Récemment, une proposition de loi relayée par le Sénat a fait sensation en France, visant à encadrer l’accès aux réseaux sociaux pour les plus de 50 ans. Selon une étude, 67% des fausses informations sur Facebook en France seraient partagées par cette tranche d’âge, ce qui a conduit les élus à envisager des mesures spécifiques pour ce public considéré comme vulnérable dans le paysage numérique.
Le dispositif proposé prévoit une évaluation des compétences numériques pour les seniors à partir de 50 ans, comprenant un questionnaire à choix multiple de 40 questions, renouvelable tous les deux ans et administré en préfecture. Parmi les questions figurent des scénarios typiques de manipulation en ligne, comme répondre à des faux liens ou des propositions frauduleuses. En cas d’échec à cette évaluation, les seniors seraient tenus de suivre une formation incontournable intitulée “Permis Internet Senior”.
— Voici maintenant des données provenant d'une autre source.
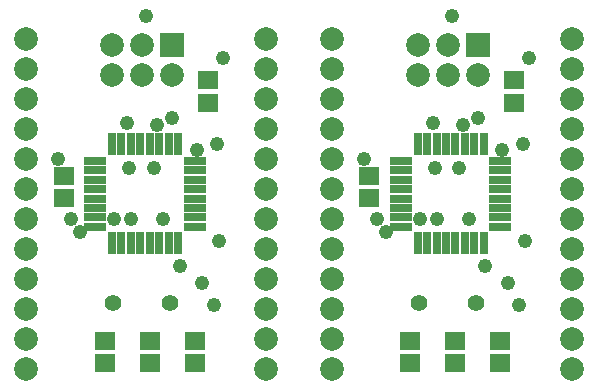
<source format=gts>
G04 DipTrace 2.2.0.9*
%INISPduino.GTS*%
%MOIN*%
%ADD28C,0.048*%
%ADD29R,0.0789X0.0789*%
%ADD31C,0.0789*%
%ADD33R,0.0671X0.0592*%
%ADD35C,0.056*%
%ADD37R,0.0277X0.0749*%
%ADD39R,0.0749X0.0277*%
%FSLAX44Y44*%
%SFA1B1*%
%OFA0B0*%
G04*
G70*
G90*
G75*
G01*
%LNTopMask*%
%LPD*%
D28*
X9378Y9878D3*
X6628Y9441D3*
X9066Y11566D3*
X9941Y8315D3*
X10691Y7753D3*
X6315Y9878D3*
X11253Y9128D3*
X7753Y9878D3*
X8315D3*
X9191Y13003D3*
X9691Y13253D3*
X11191Y12378D3*
X10503Y12191D3*
X8190Y13066D3*
X8253Y11566D3*
X5878Y11878D3*
X11378Y15254D3*
X8816Y16629D3*
X11066Y7003D3*
X19567Y9878D3*
X16816Y9441D3*
X19254Y11566D3*
X20129Y8315D3*
X20879Y7753D3*
X16504Y9878D3*
X21442Y9128D3*
X17941Y9878D3*
X18504D3*
X19379Y13003D3*
X19879Y13253D3*
X21379Y12378D3*
X20692Y12191D3*
X18379Y13066D3*
X18442Y11566D3*
X16066Y11878D3*
X21567Y15254D3*
X19004Y16629D3*
X21254Y7003D3*
D39*
X7128Y11816D3*
Y11501D3*
Y11186D3*
Y10871D3*
Y10556D3*
Y10241D3*
Y9926D3*
Y9611D3*
D37*
X7679Y9060D3*
X7994D3*
X8309D3*
X8624D3*
X8939D3*
X9254D3*
X9569D3*
X9884D3*
D39*
X10435Y9611D3*
Y9926D3*
Y10241D3*
Y10556D3*
Y10871D3*
Y11186D3*
Y11501D3*
Y11816D3*
D37*
X9884Y12367D3*
X9569D3*
X9254D3*
X8939D3*
X8624D3*
X8309D3*
X7994D3*
X7679D3*
D35*
X9628Y7065D3*
X7728D3*
D33*
X8939Y5066D3*
Y5814D3*
X7439Y5066D3*
Y5814D3*
X10877Y14503D3*
Y13755D3*
X10441Y5065D3*
Y5813D3*
X6065Y10566D3*
Y11314D3*
D31*
X4815Y15879D3*
Y14879D3*
Y13879D3*
Y12879D3*
Y11879D3*
Y10879D3*
Y9879D3*
Y8879D3*
Y7879D3*
Y6879D3*
Y5879D3*
Y4879D3*
X12816Y15879D3*
Y14879D3*
Y13879D3*
Y12879D3*
Y11879D3*
Y10879D3*
Y9879D3*
Y8879D3*
Y7879D3*
Y6879D3*
Y5879D3*
Y4879D3*
D29*
X9691Y15691D3*
D31*
X8691D3*
X7691D3*
Y14691D3*
X8691D3*
X9691D3*
D39*
X17316Y11816D3*
Y11501D3*
Y11186D3*
Y10871D3*
Y10556D3*
Y10241D3*
Y9926D3*
Y9611D3*
D37*
X17868Y9060D3*
X18183D3*
X18498D3*
X18812D3*
X19127D3*
X19442D3*
X19757D3*
X20072D3*
D39*
X20623Y9611D3*
Y9926D3*
Y10241D3*
Y10556D3*
Y10871D3*
Y11186D3*
Y11501D3*
Y11816D3*
D37*
X20072Y12367D3*
X19757D3*
X19442D3*
X19127D3*
X18812D3*
X18498D3*
X18183D3*
X17868D3*
D35*
X19817Y7065D3*
X17917D3*
D33*
X19128Y5066D3*
Y5814D3*
X17628Y5066D3*
Y5814D3*
X21066Y14503D3*
Y13755D3*
X20629Y5065D3*
Y5813D3*
X16254Y10566D3*
Y11314D3*
D31*
X15004Y15879D3*
Y14879D3*
Y13879D3*
Y12879D3*
Y11879D3*
Y10879D3*
Y9879D3*
Y8879D3*
Y7879D3*
Y6879D3*
Y5879D3*
Y4879D3*
X23005Y15879D3*
Y14879D3*
Y13879D3*
Y12879D3*
Y11879D3*
Y10879D3*
Y9879D3*
Y8879D3*
Y7879D3*
Y6879D3*
Y5879D3*
Y4879D3*
D29*
X19879Y15691D3*
D31*
X18879D3*
X17879D3*
Y14691D3*
X18879D3*
X19879D3*
M02*

</source>
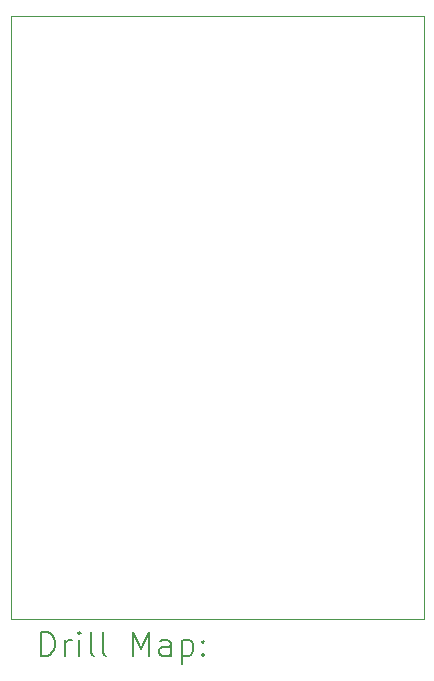
<source format=gbr>
%TF.GenerationSoftware,KiCad,Pcbnew,8.0.4*%
%TF.CreationDate,2024-10-22T19:26:34-07:00*%
%TF.ProjectId,Valve,56616c76-652e-46b6-9963-61645f706362,rev?*%
%TF.SameCoordinates,Original*%
%TF.FileFunction,Drillmap*%
%TF.FilePolarity,Positive*%
%FSLAX45Y45*%
G04 Gerber Fmt 4.5, Leading zero omitted, Abs format (unit mm)*
G04 Created by KiCad (PCBNEW 8.0.4) date 2024-10-22 19:26:34*
%MOMM*%
%LPD*%
G01*
G04 APERTURE LIST*
%ADD10C,0.038100*%
%ADD11C,0.200000*%
G04 APERTURE END LIST*
D10*
X12600000Y-7500000D02*
X16100000Y-7500000D01*
X12600000Y-12600000D02*
X12600000Y-7500000D01*
X16100000Y-12600000D02*
X12600000Y-12600000D01*
X16100000Y-7500000D02*
X16100000Y-12600000D01*
D11*
X12858872Y-12913389D02*
X12858872Y-12713389D01*
X12858872Y-12713389D02*
X12906491Y-12713389D01*
X12906491Y-12713389D02*
X12935062Y-12722913D01*
X12935062Y-12722913D02*
X12954110Y-12741960D01*
X12954110Y-12741960D02*
X12963634Y-12761008D01*
X12963634Y-12761008D02*
X12973157Y-12799103D01*
X12973157Y-12799103D02*
X12973157Y-12827674D01*
X12973157Y-12827674D02*
X12963634Y-12865770D01*
X12963634Y-12865770D02*
X12954110Y-12884817D01*
X12954110Y-12884817D02*
X12935062Y-12903865D01*
X12935062Y-12903865D02*
X12906491Y-12913389D01*
X12906491Y-12913389D02*
X12858872Y-12913389D01*
X13058872Y-12913389D02*
X13058872Y-12780055D01*
X13058872Y-12818151D02*
X13068396Y-12799103D01*
X13068396Y-12799103D02*
X13077919Y-12789579D01*
X13077919Y-12789579D02*
X13096967Y-12780055D01*
X13096967Y-12780055D02*
X13116015Y-12780055D01*
X13182681Y-12913389D02*
X13182681Y-12780055D01*
X13182681Y-12713389D02*
X13173157Y-12722913D01*
X13173157Y-12722913D02*
X13182681Y-12732436D01*
X13182681Y-12732436D02*
X13192205Y-12722913D01*
X13192205Y-12722913D02*
X13182681Y-12713389D01*
X13182681Y-12713389D02*
X13182681Y-12732436D01*
X13306491Y-12913389D02*
X13287443Y-12903865D01*
X13287443Y-12903865D02*
X13277919Y-12884817D01*
X13277919Y-12884817D02*
X13277919Y-12713389D01*
X13411253Y-12913389D02*
X13392205Y-12903865D01*
X13392205Y-12903865D02*
X13382681Y-12884817D01*
X13382681Y-12884817D02*
X13382681Y-12713389D01*
X13639824Y-12913389D02*
X13639824Y-12713389D01*
X13639824Y-12713389D02*
X13706491Y-12856246D01*
X13706491Y-12856246D02*
X13773157Y-12713389D01*
X13773157Y-12713389D02*
X13773157Y-12913389D01*
X13954110Y-12913389D02*
X13954110Y-12808627D01*
X13954110Y-12808627D02*
X13944586Y-12789579D01*
X13944586Y-12789579D02*
X13925538Y-12780055D01*
X13925538Y-12780055D02*
X13887443Y-12780055D01*
X13887443Y-12780055D02*
X13868396Y-12789579D01*
X13954110Y-12903865D02*
X13935062Y-12913389D01*
X13935062Y-12913389D02*
X13887443Y-12913389D01*
X13887443Y-12913389D02*
X13868396Y-12903865D01*
X13868396Y-12903865D02*
X13858872Y-12884817D01*
X13858872Y-12884817D02*
X13858872Y-12865770D01*
X13858872Y-12865770D02*
X13868396Y-12846722D01*
X13868396Y-12846722D02*
X13887443Y-12837198D01*
X13887443Y-12837198D02*
X13935062Y-12837198D01*
X13935062Y-12837198D02*
X13954110Y-12827674D01*
X14049348Y-12780055D02*
X14049348Y-12980055D01*
X14049348Y-12789579D02*
X14068396Y-12780055D01*
X14068396Y-12780055D02*
X14106491Y-12780055D01*
X14106491Y-12780055D02*
X14125538Y-12789579D01*
X14125538Y-12789579D02*
X14135062Y-12799103D01*
X14135062Y-12799103D02*
X14144586Y-12818151D01*
X14144586Y-12818151D02*
X14144586Y-12875293D01*
X14144586Y-12875293D02*
X14135062Y-12894341D01*
X14135062Y-12894341D02*
X14125538Y-12903865D01*
X14125538Y-12903865D02*
X14106491Y-12913389D01*
X14106491Y-12913389D02*
X14068396Y-12913389D01*
X14068396Y-12913389D02*
X14049348Y-12903865D01*
X14230300Y-12894341D02*
X14239824Y-12903865D01*
X14239824Y-12903865D02*
X14230300Y-12913389D01*
X14230300Y-12913389D02*
X14220777Y-12903865D01*
X14220777Y-12903865D02*
X14230300Y-12894341D01*
X14230300Y-12894341D02*
X14230300Y-12913389D01*
X14230300Y-12789579D02*
X14239824Y-12799103D01*
X14239824Y-12799103D02*
X14230300Y-12808627D01*
X14230300Y-12808627D02*
X14220777Y-12799103D01*
X14220777Y-12799103D02*
X14230300Y-12789579D01*
X14230300Y-12789579D02*
X14230300Y-12808627D01*
M02*

</source>
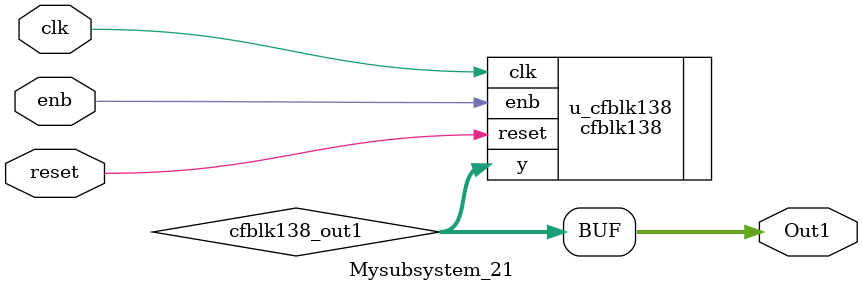
<source format=v>



`timescale 1 ns / 1 ns

module Mysubsystem_21
          (clk,
           reset,
           enb,
           Out1);


  input   clk;
  input   reset;
  input   enb;
  output  [7:0] Out1;  // uint8


  wire [7:0] cfblk138_out1;  // uint8


  cfblk138 u_cfblk138 (.clk(clk),
                       .reset(reset),
                       .enb(enb),
                       .y(cfblk138_out1)  // uint8
                       );

  assign Out1 = cfblk138_out1;

endmodule  // Mysubsystem_21


</source>
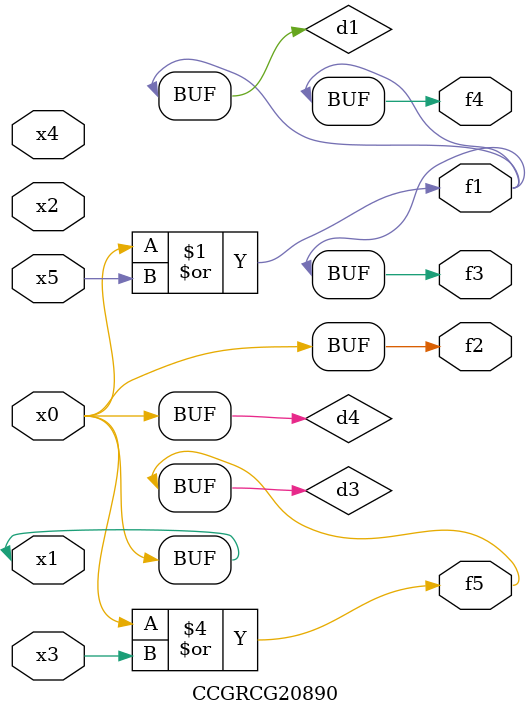
<source format=v>
module CCGRCG20890(
	input x0, x1, x2, x3, x4, x5,
	output f1, f2, f3, f4, f5
);

	wire d1, d2, d3, d4;

	or (d1, x0, x5);
	xnor (d2, x1, x4);
	or (d3, x0, x3);
	buf (d4, x0, x1);
	assign f1 = d1;
	assign f2 = d4;
	assign f3 = d1;
	assign f4 = d1;
	assign f5 = d3;
endmodule

</source>
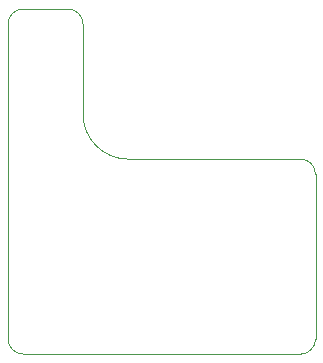
<source format=gm1>
G04 #@! TF.GenerationSoftware,KiCad,Pcbnew,(5.1.5)-2*
G04 #@! TF.CreationDate,2019-12-05T22:10:54+11:00*
G04 #@! TF.ProjectId,BluePill-BitBlaster,426c7565-5069-46c6-9c2d-426974426c61,rev?*
G04 #@! TF.SameCoordinates,Original*
G04 #@! TF.FileFunction,Profile,NP*
%FSLAX46Y46*%
G04 Gerber Fmt 4.6, Leading zero omitted, Abs format (unit mm)*
G04 Created by KiCad (PCBNEW (5.1.5)-2) date 2019-12-05 22:10:54*
%MOMM*%
%LPD*%
G04 APERTURE LIST*
%ADD10C,0.050000*%
G04 APERTURE END LIST*
D10*
X114300000Y-55880000D02*
X114300000Y-48260000D01*
X118110000Y-59690000D02*
X132715000Y-59690000D01*
X118110000Y-59690000D02*
G75*
G02X114300000Y-55880000I0J3810000D01*
G01*
X133985000Y-60960000D02*
X133985000Y-74930000D01*
X132715000Y-76200000D02*
X109220000Y-76200000D01*
X107950000Y-48260000D02*
X107950000Y-74930000D01*
X109220000Y-46990000D02*
X113030000Y-46990000D01*
X113030000Y-46990000D02*
G75*
G02X114300000Y-48260000I0J-1270000D01*
G01*
X107950000Y-48260000D02*
G75*
G02X109220000Y-46990000I1270000J0D01*
G01*
X109220000Y-76200000D02*
G75*
G02X107950000Y-74930000I0J1270000D01*
G01*
X133985000Y-74930000D02*
G75*
G02X132715000Y-76200000I-1270000J0D01*
G01*
X132715000Y-59690000D02*
G75*
G02X133985000Y-60960000I0J-1270000D01*
G01*
M02*

</source>
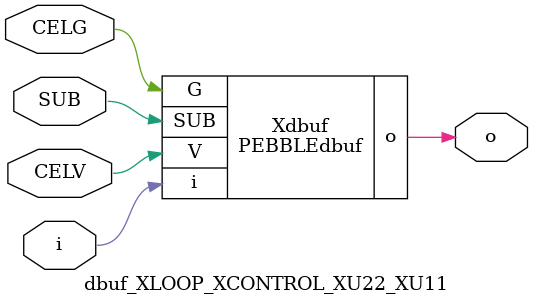
<source format=v>



module PEBBLEdbuf ( o, G, SUB, V, i );

  input V;
  input i;
  input G;
  output o;
  input SUB;
endmodule

//Celera Confidential Do Not Copy dbuf_XLOOP_XCONTROL_XU22_XU11
//Celera Confidential Symbol Generator
//Digital Buffer
module dbuf_XLOOP_XCONTROL_XU22_XU11 (CELV,CELG,i,o,SUB);
input CELV;
input CELG;
input i;
input SUB;
output o;

//Celera Confidential Do Not Copy dbuf
PEBBLEdbuf Xdbuf(
.V (CELV),
.i (i),
.o (o),
.SUB (SUB),
.G (CELG)
);
//,diesize,PEBBLEdbuf

//Celera Confidential Do Not Copy Module End
//Celera Schematic Generator
endmodule

</source>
Le texte se veut à la fois éducatif et punitif, avec la menace d’amendes pouvant atteindre 1% du chiffre d’affaires mondial des plateformes sociales non conforme à cette nouvelle réglementation, comme une amende record de 1,3 milliard d’euros pour Meta.
Dans un ton plus léger, la proposition offre également des dérogations pour certains cas, notamment pour les professionnels utilisant régulièrement les réseaux sociaux ou pour les grands-parents partageant du contenu éducatif. Par ailleurs, les élus de plus de 50 ans, eux, seraient exemptés de ces obligations, ce qui laisse entendre une certaine forme de favoritisme. En cas de violation, les sanctions financières et les travaux d’intérêt numérique, tels que l’aide à la configuration d’imprimantes ou la résolution de problèmes Wi-Fi, seraient appliqués aux contrevenants.
En définitive, ce projet, qui reste pour l’instant une proposition de loi en discussion, soulève de nombreuses questions sur la liberté d’accès aux réseaux sociaux et la protection des publics vulnérables. La ministre du Numérique Anne Le Hénanff a d’ailleurs qualifié cette mesure de “disproportionnée”, tout en reconnaissant la nécessité d’aborder la question de la vulnérabilité numérique. Une chose est sûre : pour l’instant, il s’agit surtout d’un poisson d’avril, détournant une idée farfelue pour faire sourire, mais la réalité pourrait, un jour, dépasser la blague.